“Because of the greater risk surrounding coastal flooding, offering standalone coastal flood insurance could be fatal for an insurer. Further, simply folding coastal into a larger flood insurance/comprehensive water policy would likely require greatly imbalanced cross-subsidization between, say, a homeowner paying a flood premium in a downtown urban address that is away from a river and someone living right on the coast in, say, Atlantic Canada.”

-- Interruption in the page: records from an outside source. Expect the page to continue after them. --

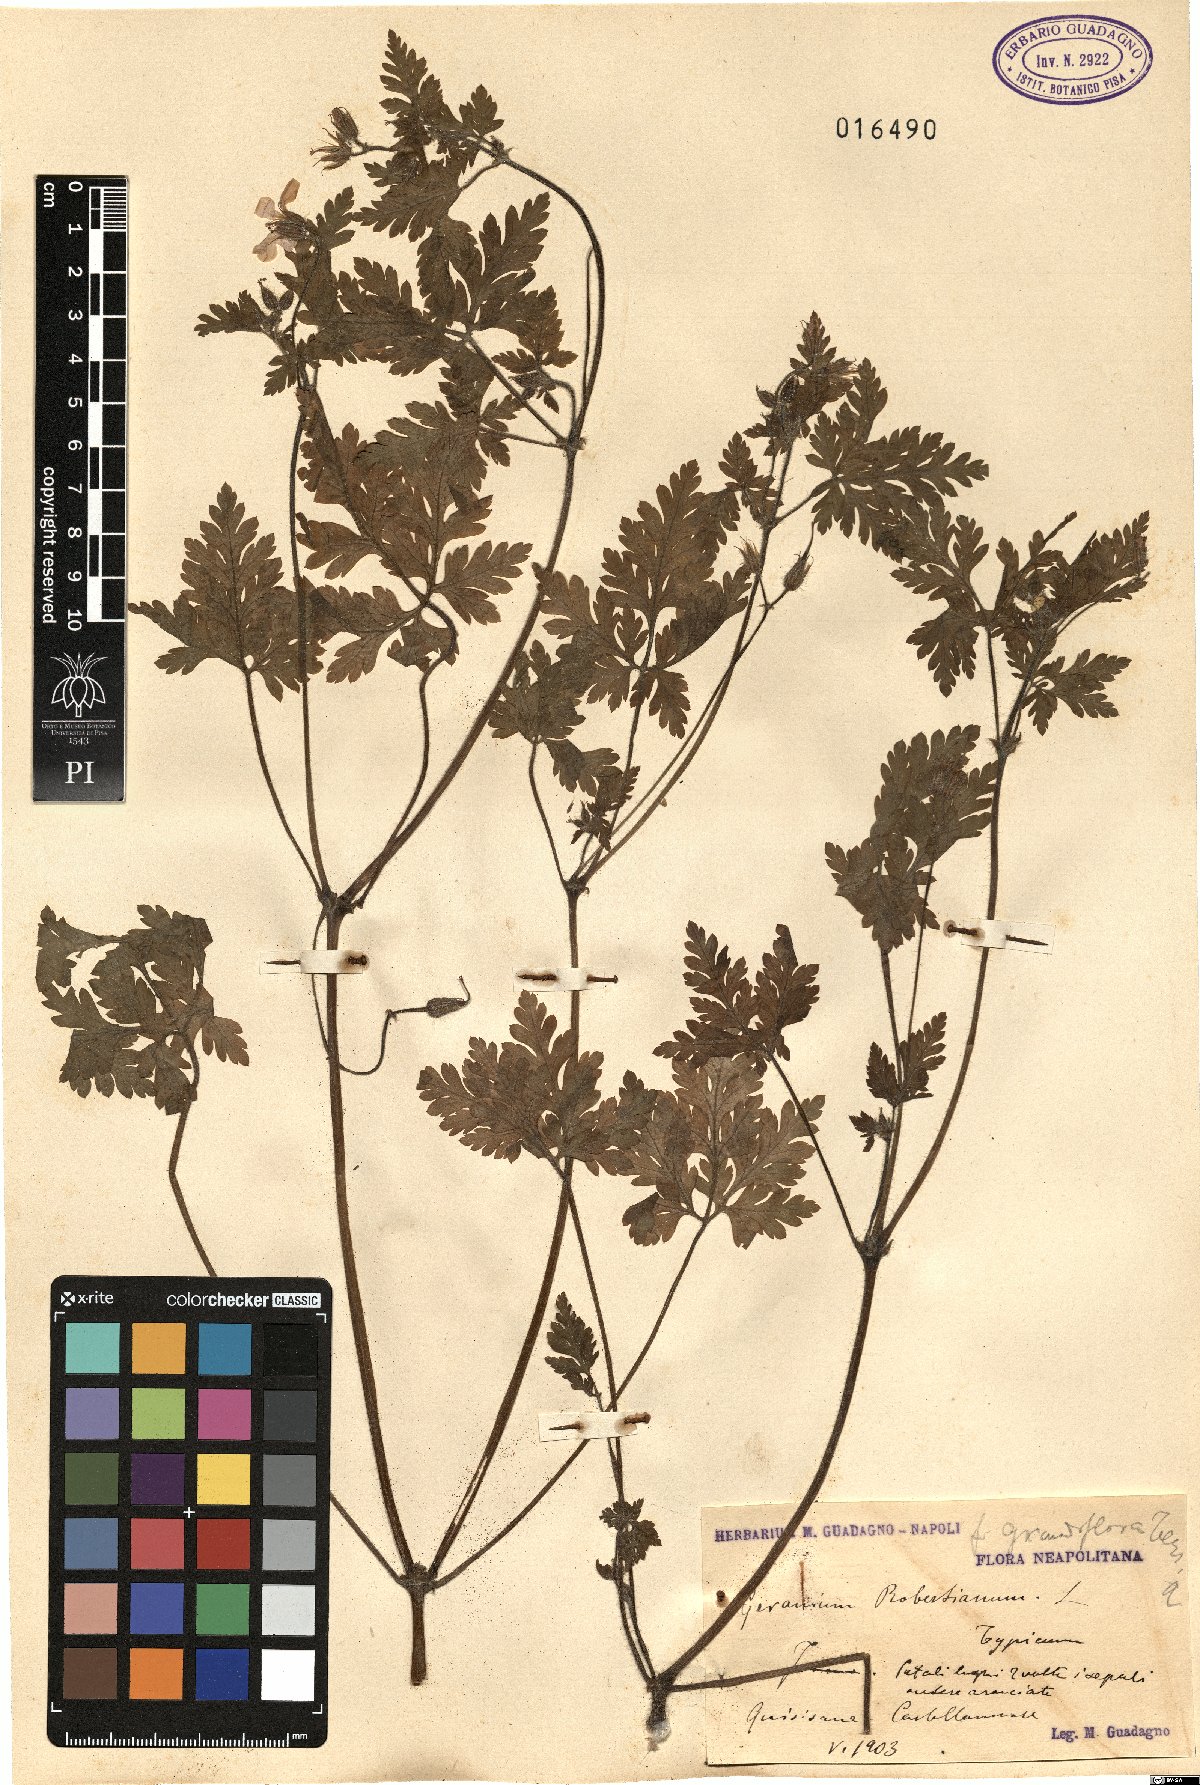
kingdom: Plantae
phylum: Tracheophyta
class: Magnoliopsida
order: Geraniales
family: Geraniaceae
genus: Geranium
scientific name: Geranium robertianum
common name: Herb-robert
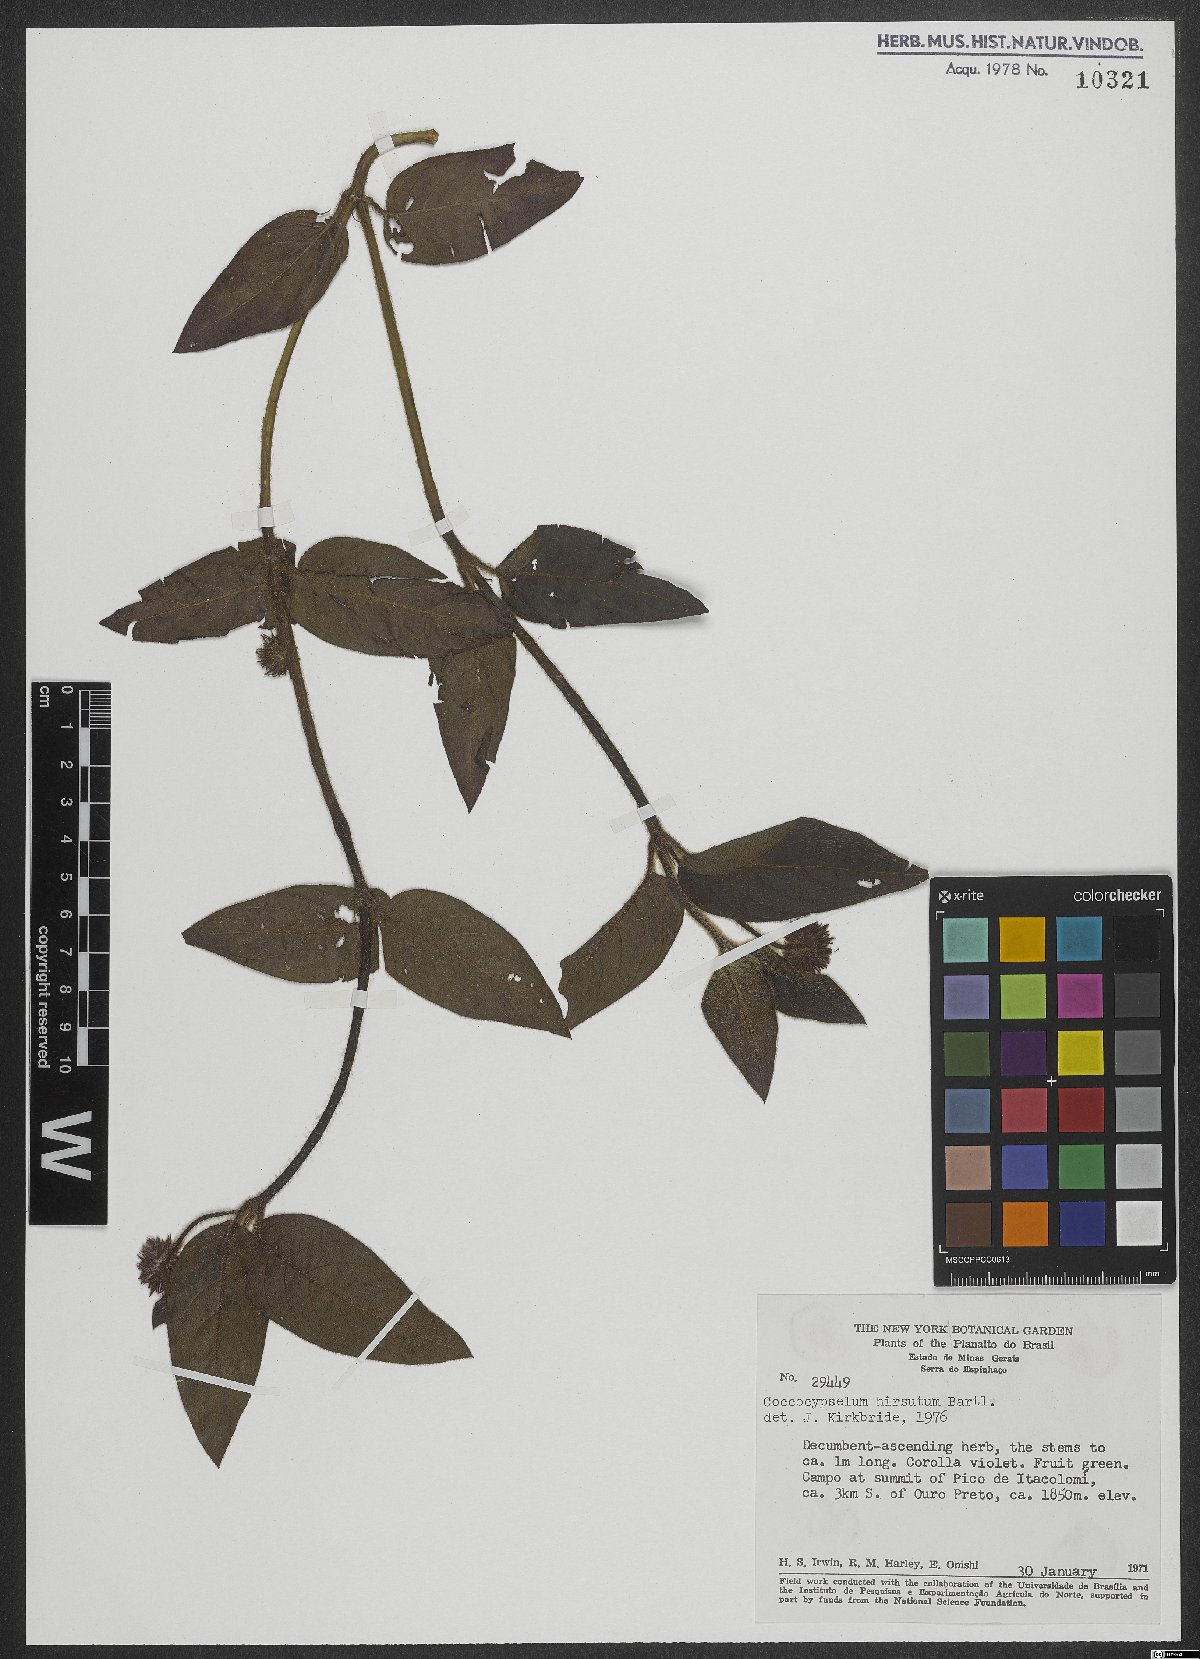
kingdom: Plantae
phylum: Tracheophyta
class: Magnoliopsida
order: Gentianales
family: Rubiaceae
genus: Coccocypselum
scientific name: Coccocypselum erythrocephalum
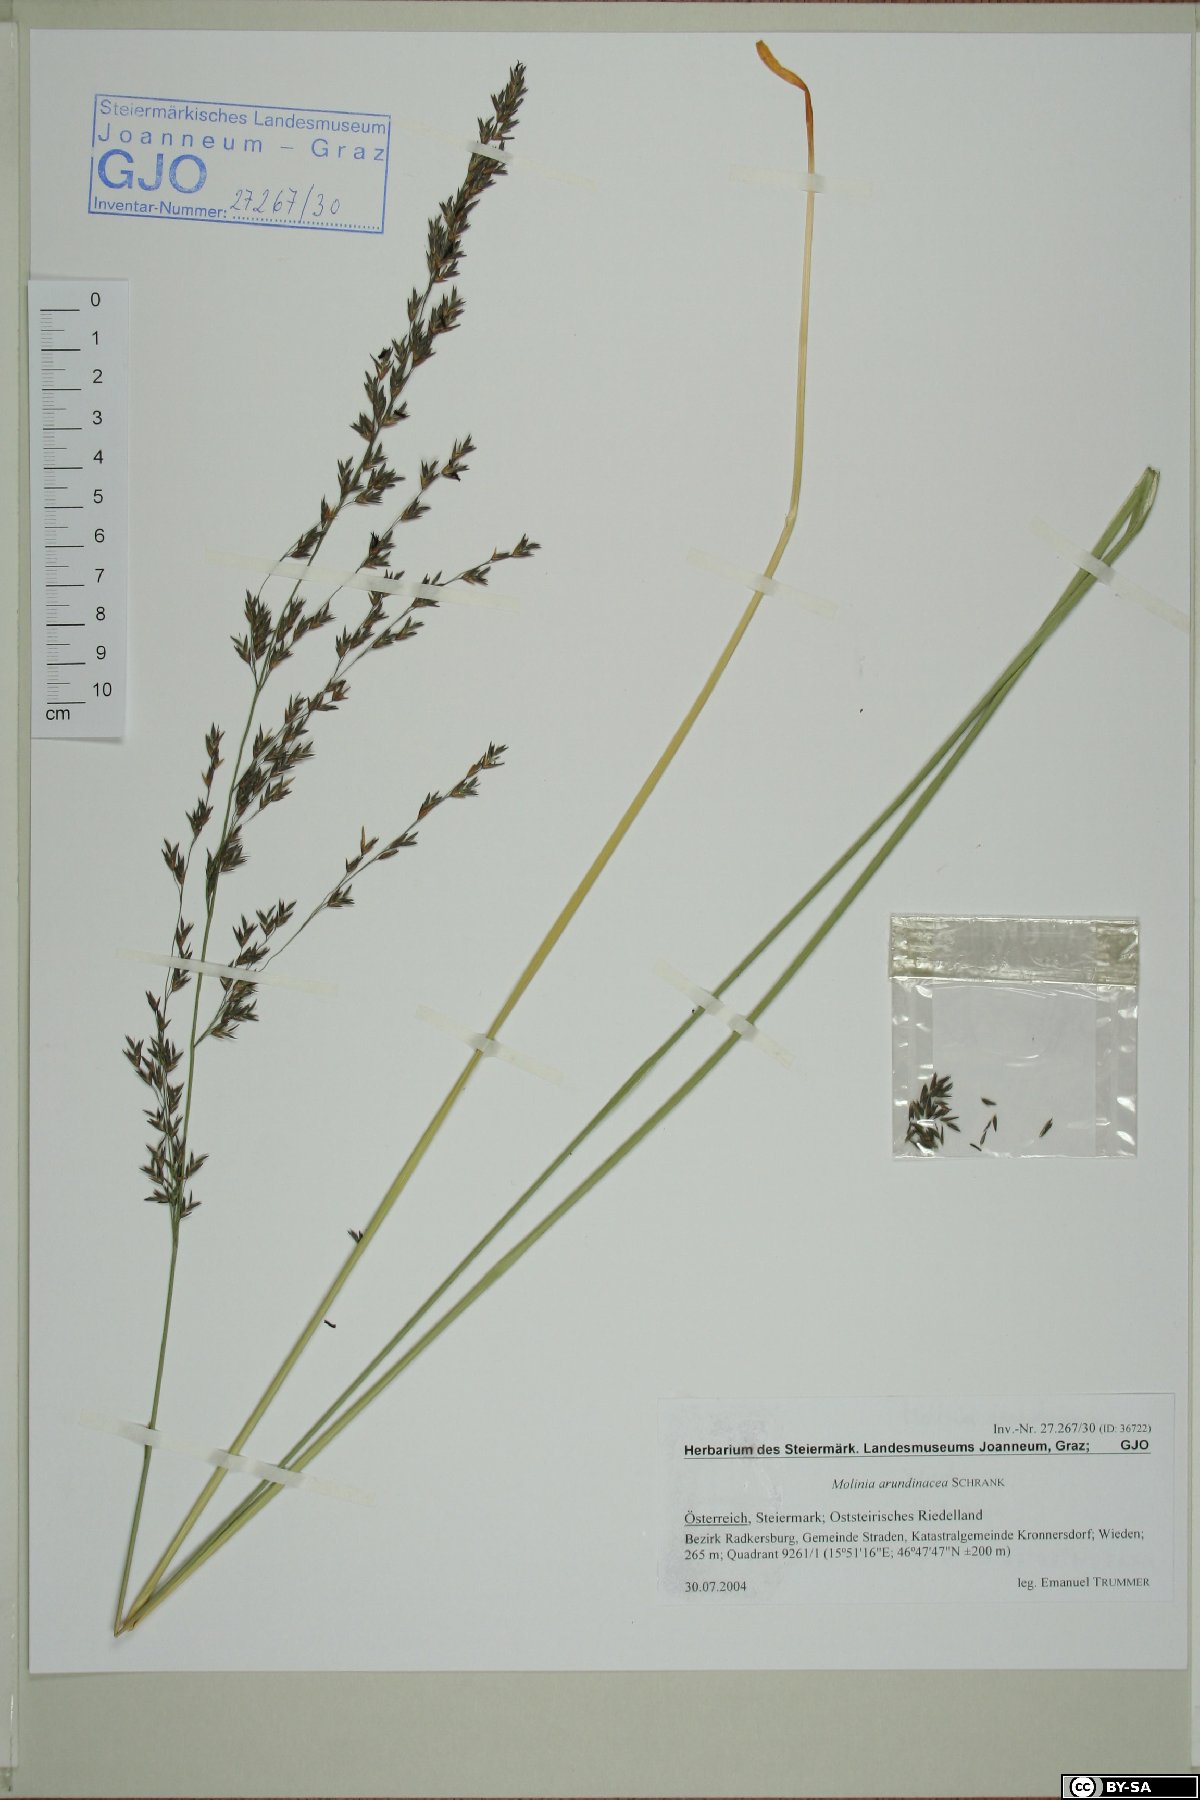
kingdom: Plantae
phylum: Tracheophyta
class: Liliopsida
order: Poales
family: Poaceae
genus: Molinia
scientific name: Molinia arundinacea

“The main issue with assets located on a coast is that, although all won’t necessarily certainly flood, many will; and, over time, many will flood repeatedly. For some properties, the certainty is close to 100%; thus, the fortuitousness or randomness would be all but gone. Then the policy has stopped becoming one of insurance and has become one of maintenance, which flies in the face of the basic tenets of insurance and concepts of insurability. The “sudden and accidental” becomes “regular and expected” or predictable. insurable, the loss must be random (i.e., it may or may not occur in the future). This is key, because a homeowners insurance policy is not a property maintenance contract or a warranty.”
It is not sustainable for governments to keep replacing assets through disaster recovery that are going to be destroyed by sea level rise or increased overland flooding. Disaster recovery is neither an insurance policy, property maintenance contract nor warranty. It was meant for the “once in a lifetime” event that is now becoming a regular occurrence.